▶ [TRY IT]
Exact reproduction of the listing is required. Pictures are not reproduced.
SUPPLIED MATERIAL START
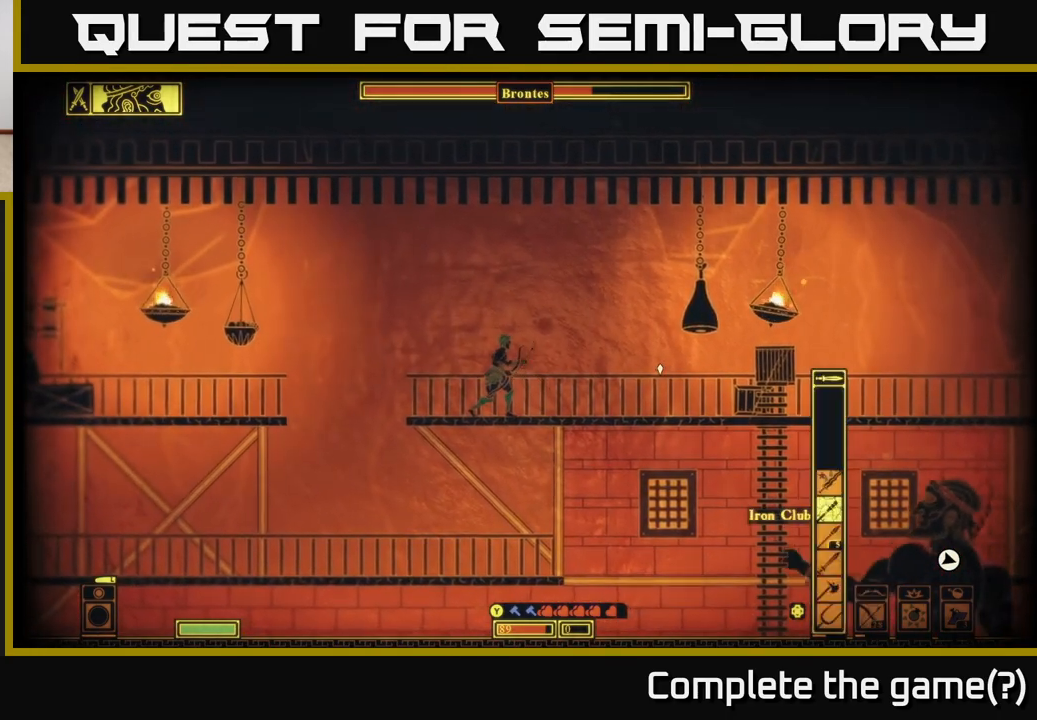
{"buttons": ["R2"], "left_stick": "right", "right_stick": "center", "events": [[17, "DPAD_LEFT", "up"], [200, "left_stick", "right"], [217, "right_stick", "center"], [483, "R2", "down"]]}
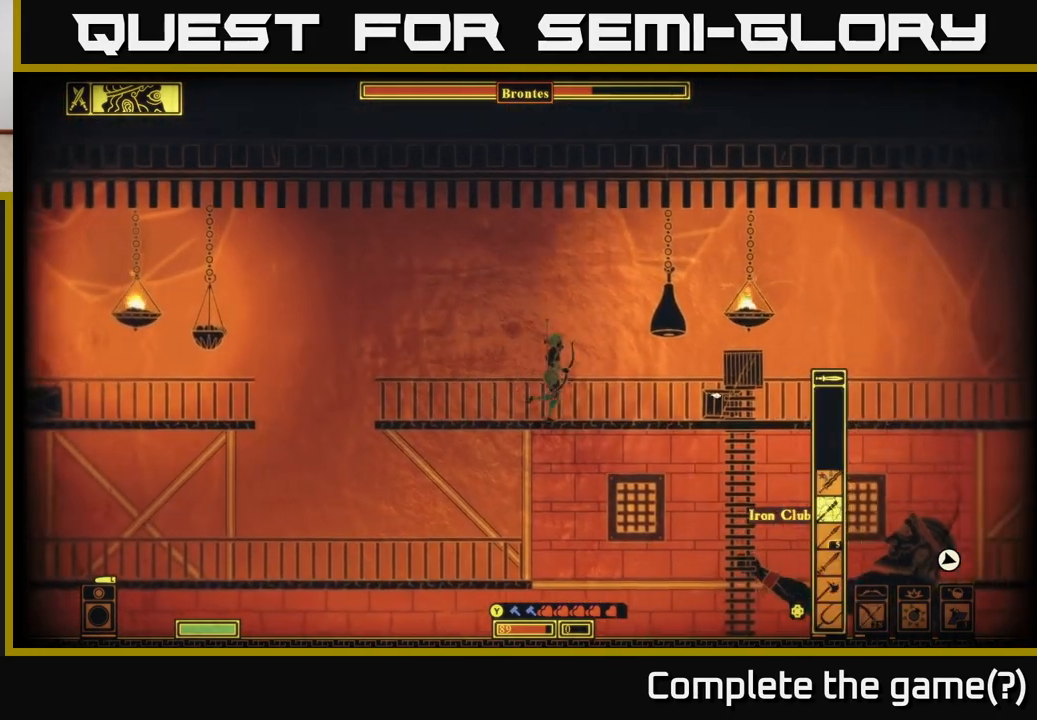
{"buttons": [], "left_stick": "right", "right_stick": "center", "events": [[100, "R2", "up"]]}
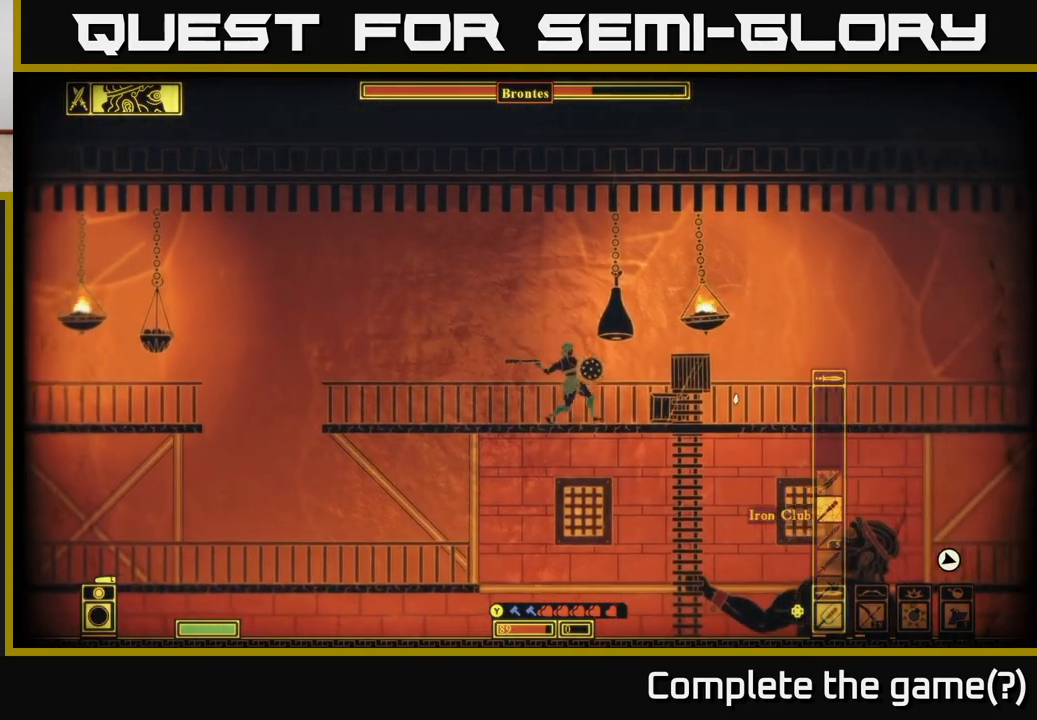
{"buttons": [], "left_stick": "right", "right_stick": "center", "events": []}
SUPPLIED MATERIAL END
▶ [SOLUTION]
{"buttons": ["R2"], "left_stick": "right", "right_stick": "center", "events": [[17, "DPAD_LEFT", "up"], [200, "left_stick", "right"], [217, "right_stick", "center"], [483, "R2", "down"]]}
{"buttons": [], "left_stick": "right", "right_stick": "center", "events": [[100, "R2", "up"]]}
{"buttons": [], "left_stick": "right", "right_stick": "center", "events": []}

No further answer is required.